Count Unique Values
This transform counts number of distinct elements in a specified axis.
tags: [“EDA”]
Parameters
The table gives a brief description about each parameter in Copy dataset transform.
- Name:
By default, the transform name is populated. You can also add a custom name for the transform.
- Input Dataset:
The file name of the input dataset. You can select the dataset that was uploaded from the drop-down list to count the unique values. (Required: True, Multiple: False)
- Output Dataset:
The file name with which the output dataset is created. This file contains the list of distinct values in each column. (Required: True, Multiple: False)
- axis:
The axis can be 0 or 1. 0 indicates the distinct values in each column and 1 indicates the distinct columns in a dataset. (Required: True, Multiple: False, Datatypes: [“LONG”] , Options: [“CONSTANT”], Default_value: ‘0’, Constant_options: [0,1])
- dropna:
Whether or not the null values to be included. Possible values:
0 - This counts the distinct values along with null values in each column.
1 - This does not include the null values.
(Required: True, Multiple: False, Datatypes: [“LONG”] , Options: [“CONSTANT”], Constant_options: [0,1])
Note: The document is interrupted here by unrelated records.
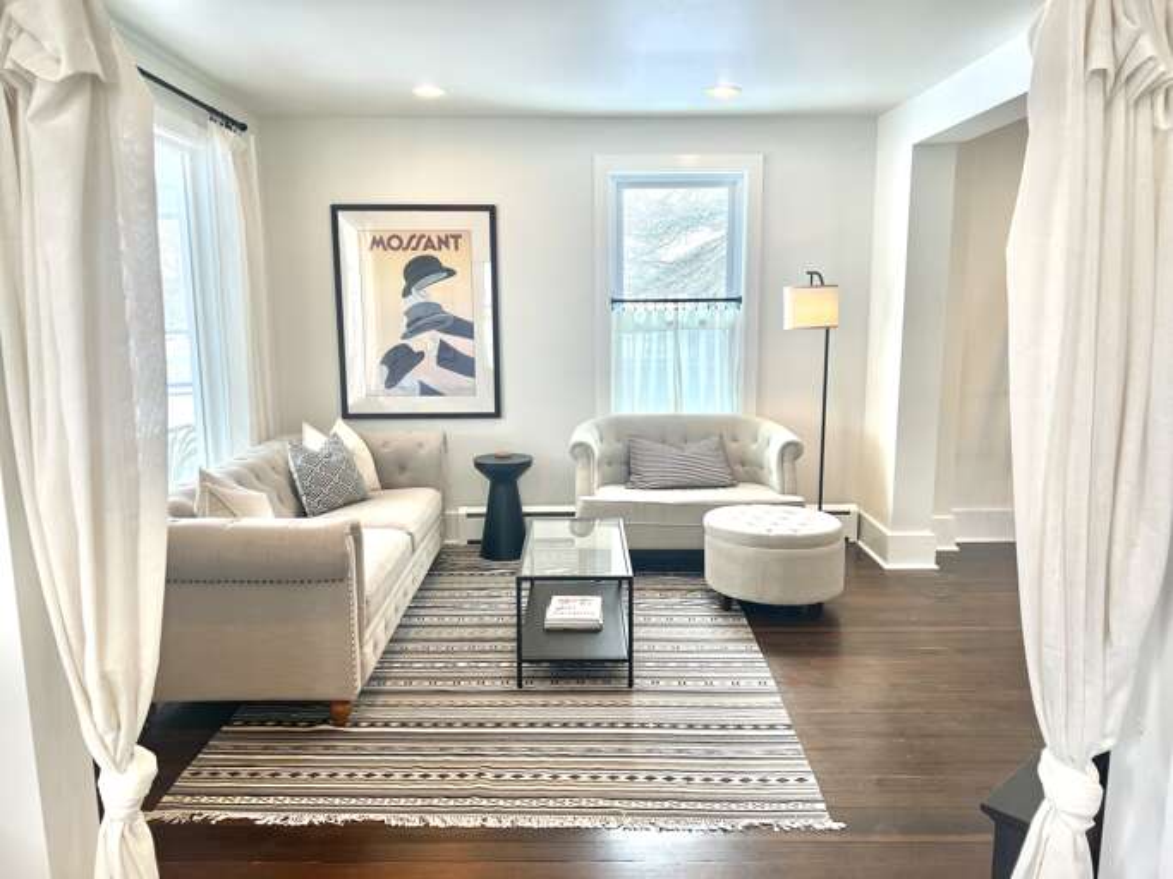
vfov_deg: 53.0
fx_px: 881
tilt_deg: -8.6
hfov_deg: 67.3
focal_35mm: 26
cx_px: 586
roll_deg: +0.3
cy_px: 440
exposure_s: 1/162
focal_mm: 5.7
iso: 50
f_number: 1.5
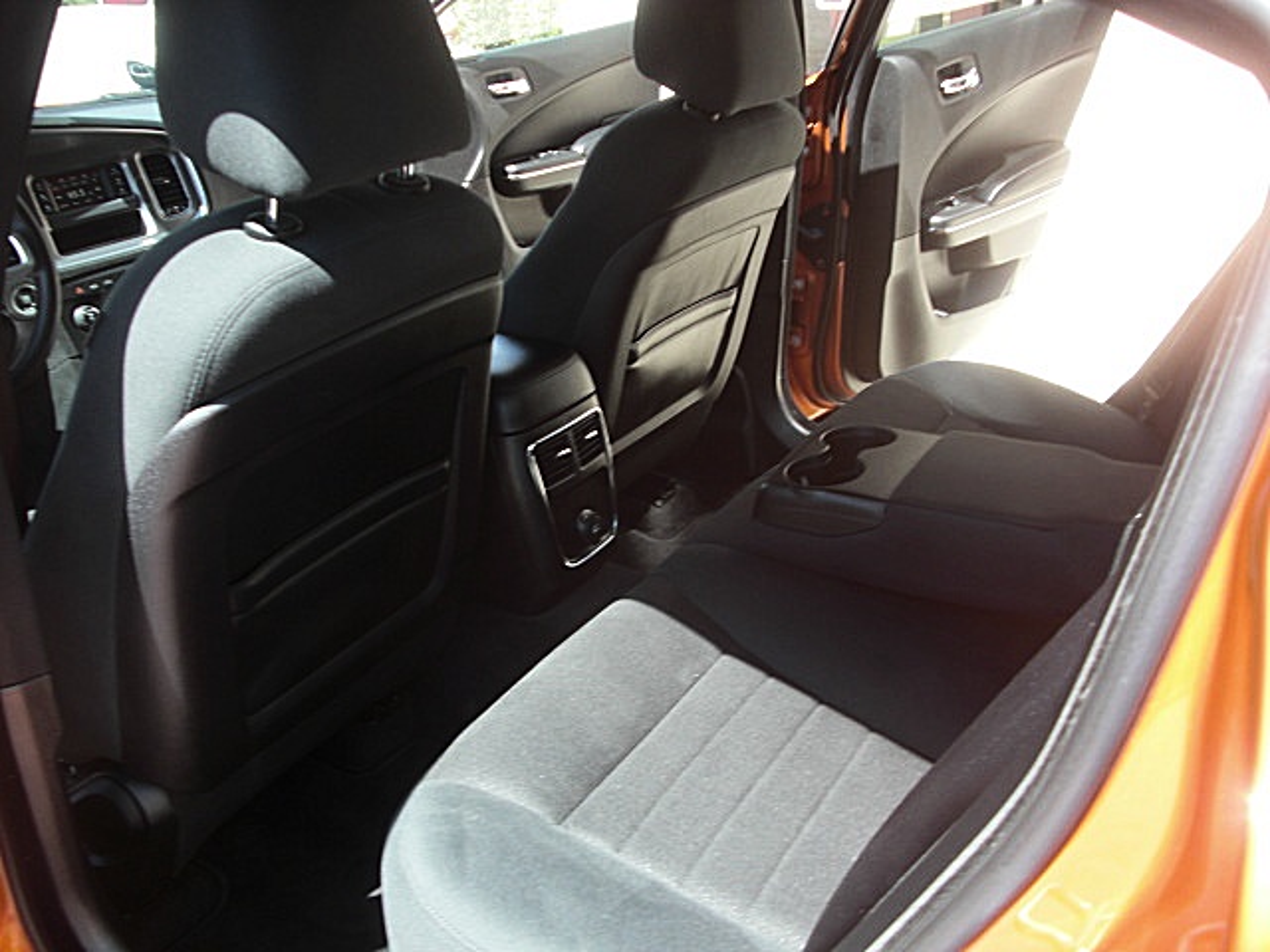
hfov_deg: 51.4
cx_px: 635
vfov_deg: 39.7
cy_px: 476
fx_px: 1321
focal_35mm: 36
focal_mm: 6.3
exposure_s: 1/100
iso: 50
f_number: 2.8
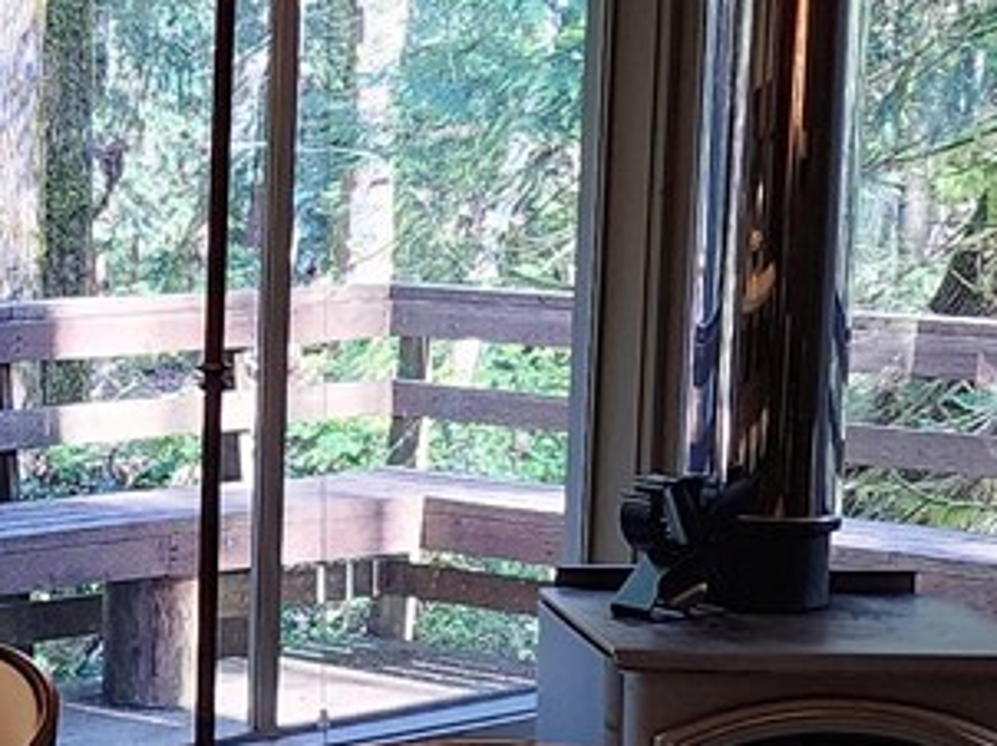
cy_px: 462
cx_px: -571
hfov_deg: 14.8
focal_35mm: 122
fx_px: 3511
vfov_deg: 12.1
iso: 400
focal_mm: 6.4
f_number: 1.8
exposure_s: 1/120
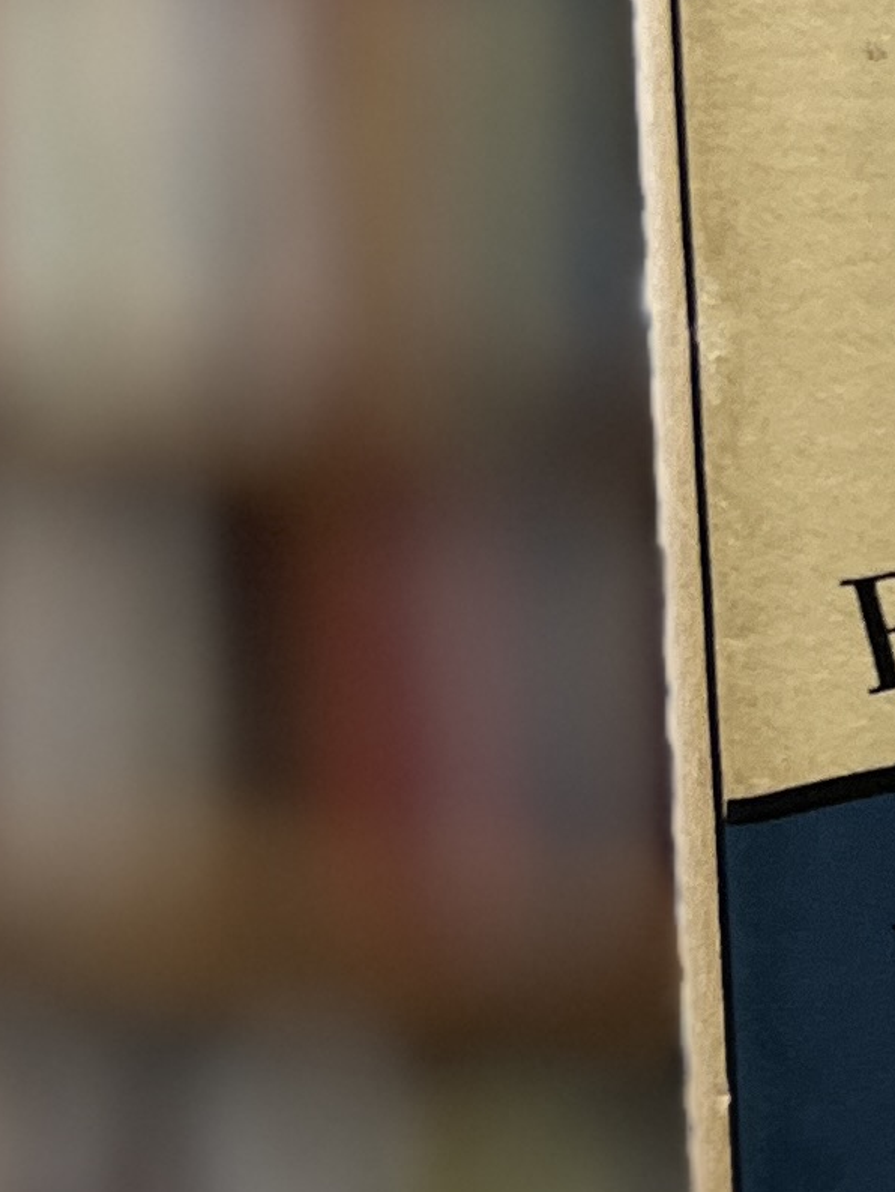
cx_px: 1963
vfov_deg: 14.9
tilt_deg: -12.0
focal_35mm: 132
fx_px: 4548
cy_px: 637
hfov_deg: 10.1
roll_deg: -1.8
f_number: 1.5
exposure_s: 1/60
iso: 125
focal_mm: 5.7
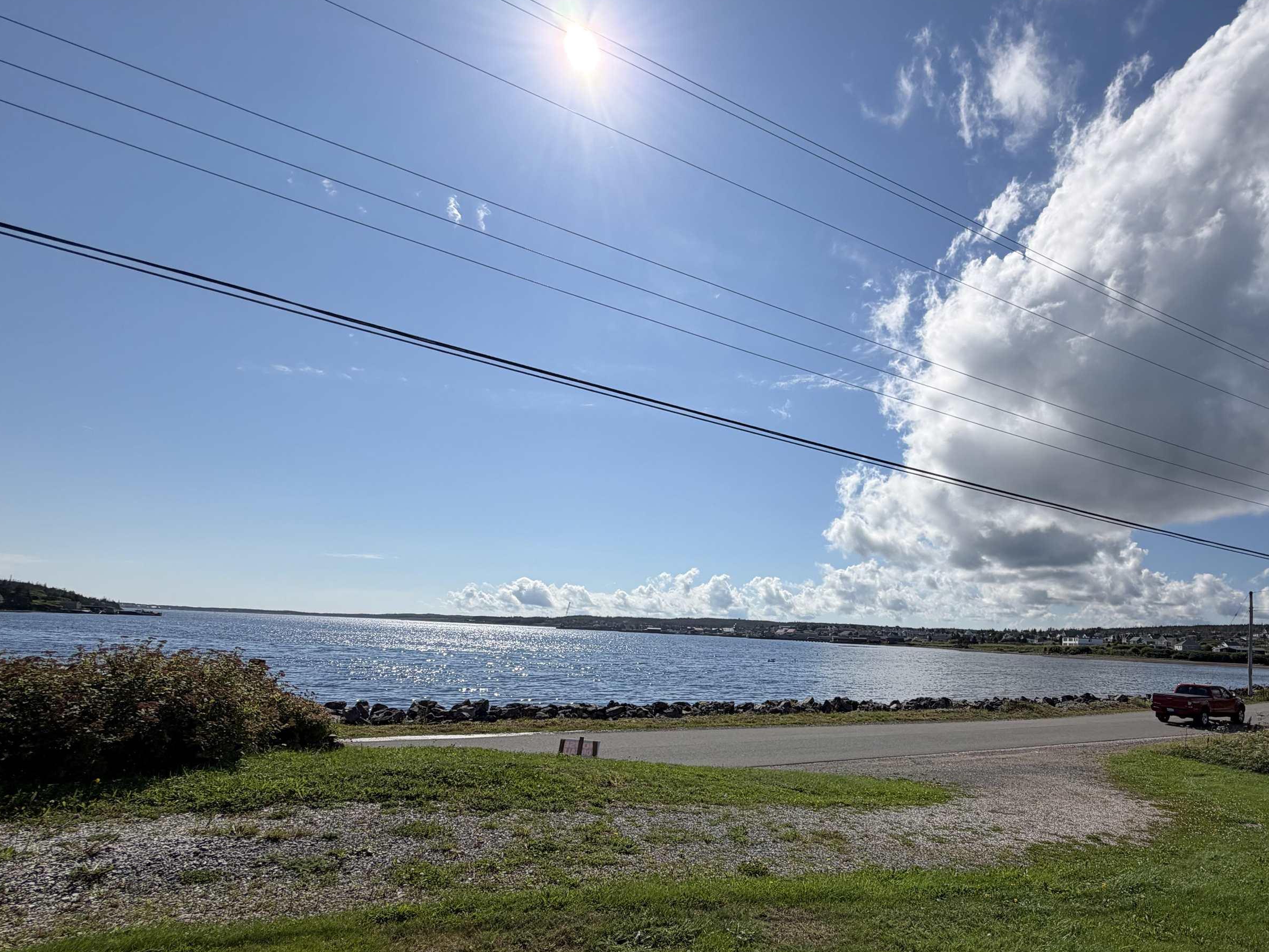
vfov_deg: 70.7
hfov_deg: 85.8
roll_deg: -1.3
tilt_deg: +8.0
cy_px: 580
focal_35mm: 18
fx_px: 660
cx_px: 805
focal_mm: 2.22
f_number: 2.2
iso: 20
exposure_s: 1/2237
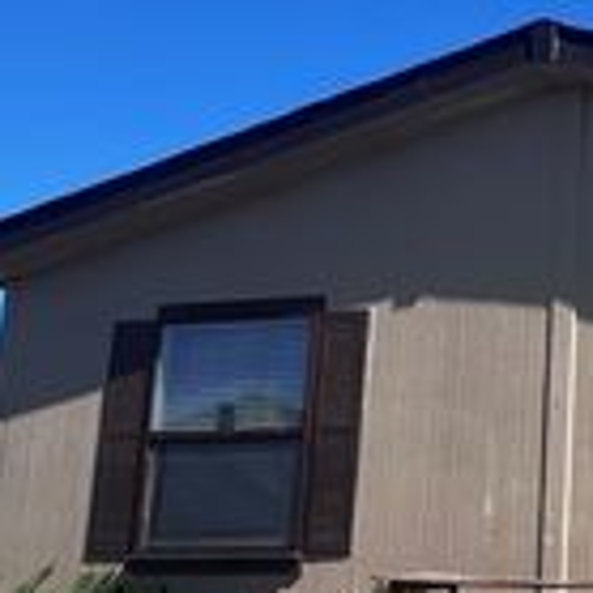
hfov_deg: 22.2
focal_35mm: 53
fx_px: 1027
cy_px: 375
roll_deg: +0.0
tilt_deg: +7.2
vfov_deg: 32.0
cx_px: 1020
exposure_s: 1/645
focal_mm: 1.57
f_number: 1.8
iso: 32
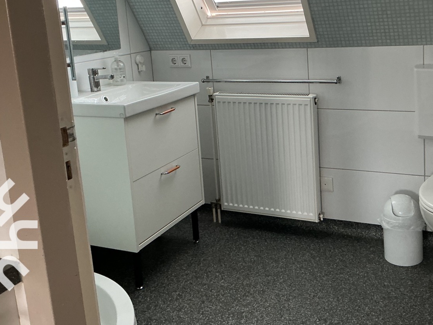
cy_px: 99
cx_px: 273
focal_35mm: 42
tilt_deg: -9.6
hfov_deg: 44.4
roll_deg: +3.4
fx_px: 525
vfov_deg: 33.9
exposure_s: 1/60
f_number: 1.8
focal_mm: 3
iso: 100
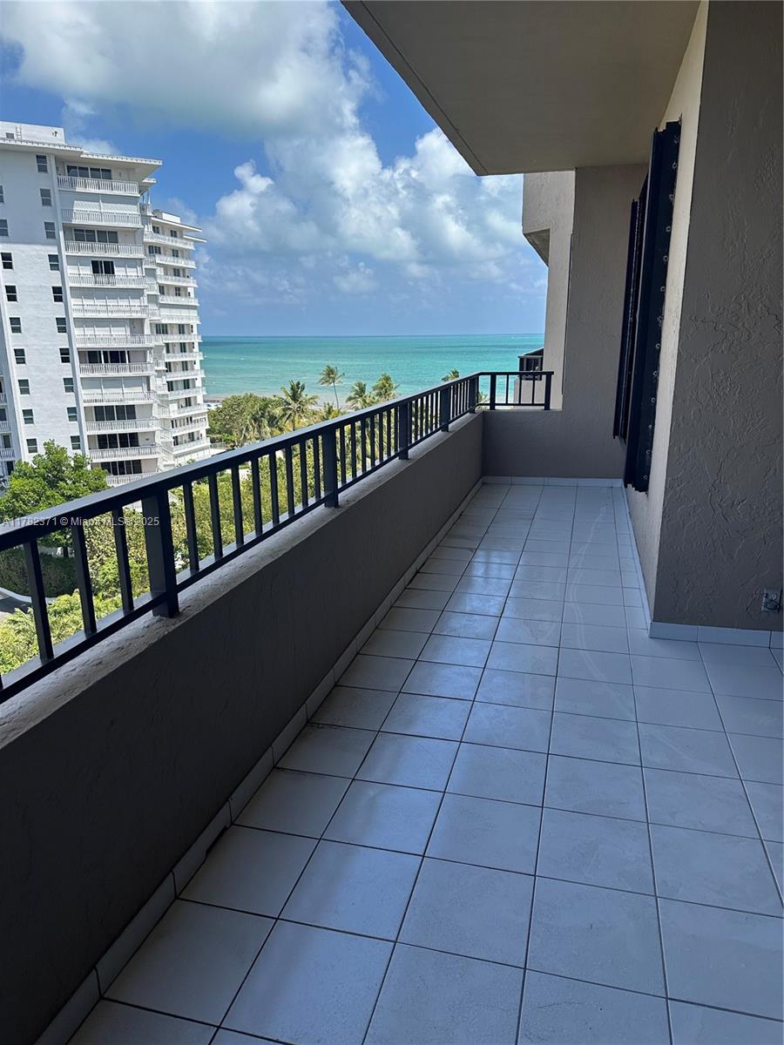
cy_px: 522
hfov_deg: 56.8
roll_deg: -0.3
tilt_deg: -13.2
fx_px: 725
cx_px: 392
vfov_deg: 71.6
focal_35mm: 24
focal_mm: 6.86
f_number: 1.78
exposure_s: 1/3597
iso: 80
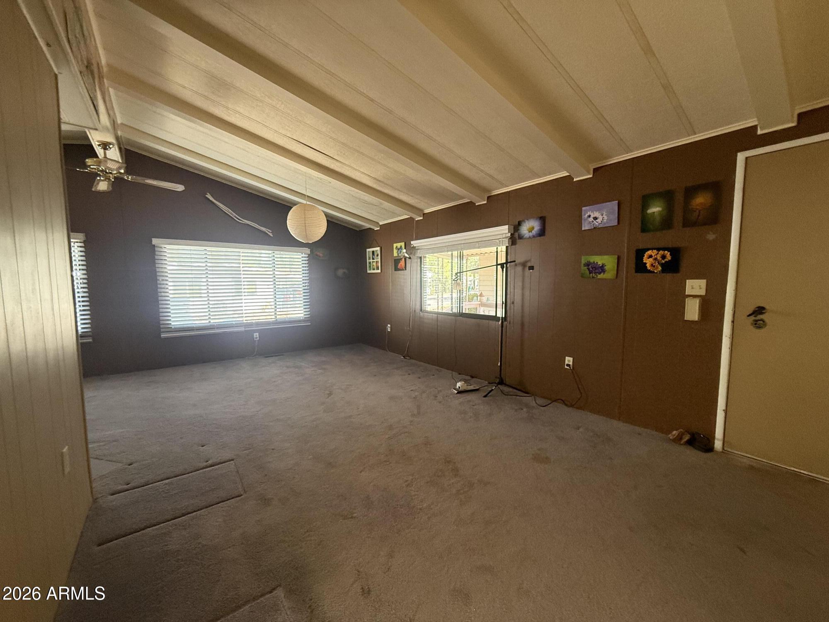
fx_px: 335
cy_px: 311
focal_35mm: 14
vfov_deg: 85.7
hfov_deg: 102.1
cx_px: 414
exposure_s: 1/99
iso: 250
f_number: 2.2
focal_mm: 2.22
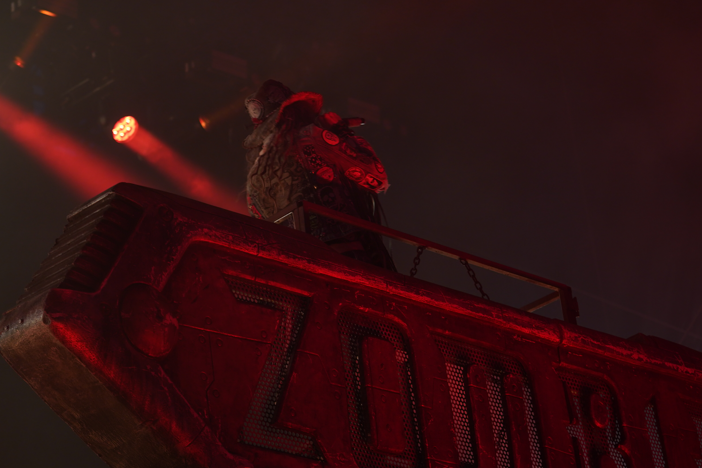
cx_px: 350
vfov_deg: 10.7
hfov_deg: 16.0
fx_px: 2496
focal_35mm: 128
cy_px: 193
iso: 800
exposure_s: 1/125
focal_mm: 105
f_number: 4
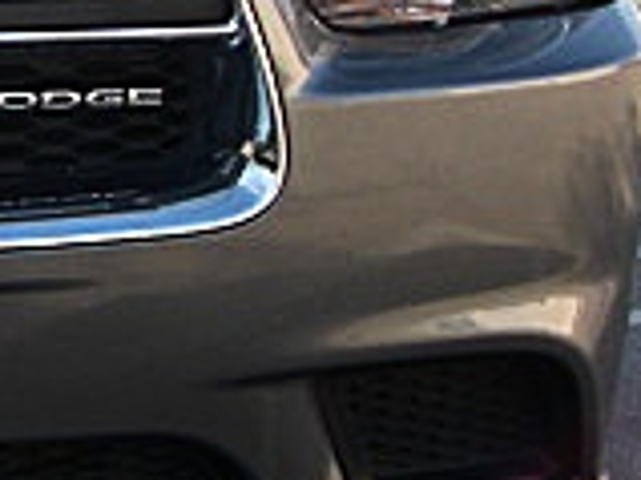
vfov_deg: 10.2
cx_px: -492
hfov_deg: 12.5
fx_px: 2683
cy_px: 121
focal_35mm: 145
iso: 50
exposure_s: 1/200
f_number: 2.8
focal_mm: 6.3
The sample input for this transform looks as below:
The output after running the Count Unique values transform on the dataset appears as below:
How to use it in Notebook
The following is the code snippet you must use in the Jupyter Notebook editor to run the Count Unique Values transform:
template=TemplateV2.get_template_by('Count Unique Values')
recipe_Count_Unique_Values= project.addRecipe([car_data, employee_data, temperature_data, only_numeric], name='Count Unique Values')
transform=Transform()
transform.templateId = template.id
transform.name='Count Unique Values'
transform.variables = {
'input_dataset':'car',
'output_dataset':'car_unique',
'value_1':0,
'value_2':0}
recipe_Count_Unique_Values.add_transform(transform)
recipe_Count_Unique_Values.run()
Requirements
pandas